§ YOUR ASSIGNMENT:
In the financial statement note, what price per share did the tender offer pay for the Series A Convertible Preferred Stock?
======== EXTRACT TO READ
Notes to Unaudited Consolidated Financial Statements
(amounts in thousands, except per share data)

(3)    Equity Private Placement and Preferred Stock Tender Offer
 
On June 12, 2002, the Company sold three million shares of common stock at $9.50 per share in a private placement to a group of fifteen unaffiliated institutional investors from which the Company received $26,280, net of financial advisory, agent and legal fees.
 
The entire net proceeds from the stock issuance were intended to be used to buyback shares of the Company’s outstanding Series A Convertible Preferred Stock. The Company commenced a cash tender offer on June 13, 2002 to purchase up to 2,475 shares, or 61.1%, of its outstanding Series A Convertible Preferred Stock at a price of $10.62 per share. The tender offer expired on July 15, 2002, and a total of 3,177 shares of the Series A Convertible Preferred Stock were tendered. Since more than the maximum 2,475 shares of the Series A Convertible Preferred Stock were tendered, iDine accepted and paid for shares on a pro rata basis from among the validly tendered shares.
 
In addition to the purchase price, tendering stockholders also received a payment in lieu of cash dividends for the period July 1 through July 15, 2002 equal to $0.006 per share of Series A Convertible Preferred Stock accepted. The Company has indicated that it will, in all likelihood, exercise its right to force conversion of the remaining preferred shares in the fourth quarter of 2002.
================
======== PROVIDED INFORMATION
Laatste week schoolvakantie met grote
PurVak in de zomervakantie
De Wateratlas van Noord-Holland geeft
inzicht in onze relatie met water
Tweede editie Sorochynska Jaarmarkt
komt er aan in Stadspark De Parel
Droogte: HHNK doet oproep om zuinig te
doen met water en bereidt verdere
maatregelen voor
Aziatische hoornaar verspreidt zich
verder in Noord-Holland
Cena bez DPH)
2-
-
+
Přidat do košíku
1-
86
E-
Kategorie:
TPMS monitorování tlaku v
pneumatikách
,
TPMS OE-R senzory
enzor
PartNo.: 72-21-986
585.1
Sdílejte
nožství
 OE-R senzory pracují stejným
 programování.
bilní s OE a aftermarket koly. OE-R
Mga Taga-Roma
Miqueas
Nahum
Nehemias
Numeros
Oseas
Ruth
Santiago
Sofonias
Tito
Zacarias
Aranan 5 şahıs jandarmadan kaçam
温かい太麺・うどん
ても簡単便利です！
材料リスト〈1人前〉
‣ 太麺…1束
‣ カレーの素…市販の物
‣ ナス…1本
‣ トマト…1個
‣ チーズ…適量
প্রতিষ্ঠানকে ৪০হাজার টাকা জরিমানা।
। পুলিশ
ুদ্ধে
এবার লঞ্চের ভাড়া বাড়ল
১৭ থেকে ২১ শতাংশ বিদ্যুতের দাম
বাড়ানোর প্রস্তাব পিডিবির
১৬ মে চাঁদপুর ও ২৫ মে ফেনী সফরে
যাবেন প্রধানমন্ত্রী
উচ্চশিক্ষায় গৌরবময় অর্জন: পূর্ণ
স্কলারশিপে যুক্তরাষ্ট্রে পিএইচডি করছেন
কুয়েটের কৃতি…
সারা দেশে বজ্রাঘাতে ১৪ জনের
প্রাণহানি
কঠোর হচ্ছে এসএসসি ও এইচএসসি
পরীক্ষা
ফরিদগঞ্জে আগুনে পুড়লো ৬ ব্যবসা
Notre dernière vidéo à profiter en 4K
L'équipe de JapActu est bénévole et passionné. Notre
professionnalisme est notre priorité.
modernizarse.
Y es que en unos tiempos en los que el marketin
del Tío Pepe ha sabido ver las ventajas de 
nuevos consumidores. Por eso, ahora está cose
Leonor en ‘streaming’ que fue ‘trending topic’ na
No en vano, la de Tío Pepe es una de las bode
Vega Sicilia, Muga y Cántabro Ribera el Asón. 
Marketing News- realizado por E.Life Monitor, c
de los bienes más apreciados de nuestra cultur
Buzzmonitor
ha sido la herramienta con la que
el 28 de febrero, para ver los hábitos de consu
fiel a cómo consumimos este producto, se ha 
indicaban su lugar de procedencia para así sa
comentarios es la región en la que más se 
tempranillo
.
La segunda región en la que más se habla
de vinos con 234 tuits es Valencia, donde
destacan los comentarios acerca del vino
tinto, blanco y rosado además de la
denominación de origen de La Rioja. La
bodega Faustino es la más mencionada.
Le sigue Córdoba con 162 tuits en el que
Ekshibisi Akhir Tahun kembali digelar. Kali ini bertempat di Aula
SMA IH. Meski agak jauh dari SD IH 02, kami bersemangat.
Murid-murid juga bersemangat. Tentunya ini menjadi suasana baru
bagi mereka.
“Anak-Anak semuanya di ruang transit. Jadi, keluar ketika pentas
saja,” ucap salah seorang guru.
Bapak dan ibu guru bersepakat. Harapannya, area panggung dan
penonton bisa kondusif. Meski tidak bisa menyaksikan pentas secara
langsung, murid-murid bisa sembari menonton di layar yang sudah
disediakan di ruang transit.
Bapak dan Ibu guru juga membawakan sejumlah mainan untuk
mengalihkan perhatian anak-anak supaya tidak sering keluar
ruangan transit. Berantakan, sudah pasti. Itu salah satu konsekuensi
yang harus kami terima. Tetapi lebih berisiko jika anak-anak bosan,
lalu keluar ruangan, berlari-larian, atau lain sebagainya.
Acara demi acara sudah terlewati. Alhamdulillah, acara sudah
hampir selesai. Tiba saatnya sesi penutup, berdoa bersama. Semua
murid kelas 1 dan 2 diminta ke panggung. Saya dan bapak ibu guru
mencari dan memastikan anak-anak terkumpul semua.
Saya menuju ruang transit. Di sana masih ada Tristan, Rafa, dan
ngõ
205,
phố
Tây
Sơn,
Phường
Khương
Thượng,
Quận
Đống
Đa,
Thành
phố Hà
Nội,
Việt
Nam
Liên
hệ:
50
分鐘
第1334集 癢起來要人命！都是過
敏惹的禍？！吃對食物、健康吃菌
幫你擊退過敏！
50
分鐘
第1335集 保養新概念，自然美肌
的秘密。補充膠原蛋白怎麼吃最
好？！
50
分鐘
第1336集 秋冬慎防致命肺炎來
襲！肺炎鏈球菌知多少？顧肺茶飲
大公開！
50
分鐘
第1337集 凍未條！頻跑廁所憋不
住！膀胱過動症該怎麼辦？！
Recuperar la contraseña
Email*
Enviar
================
§ THE ANSWER:
$10.62 per share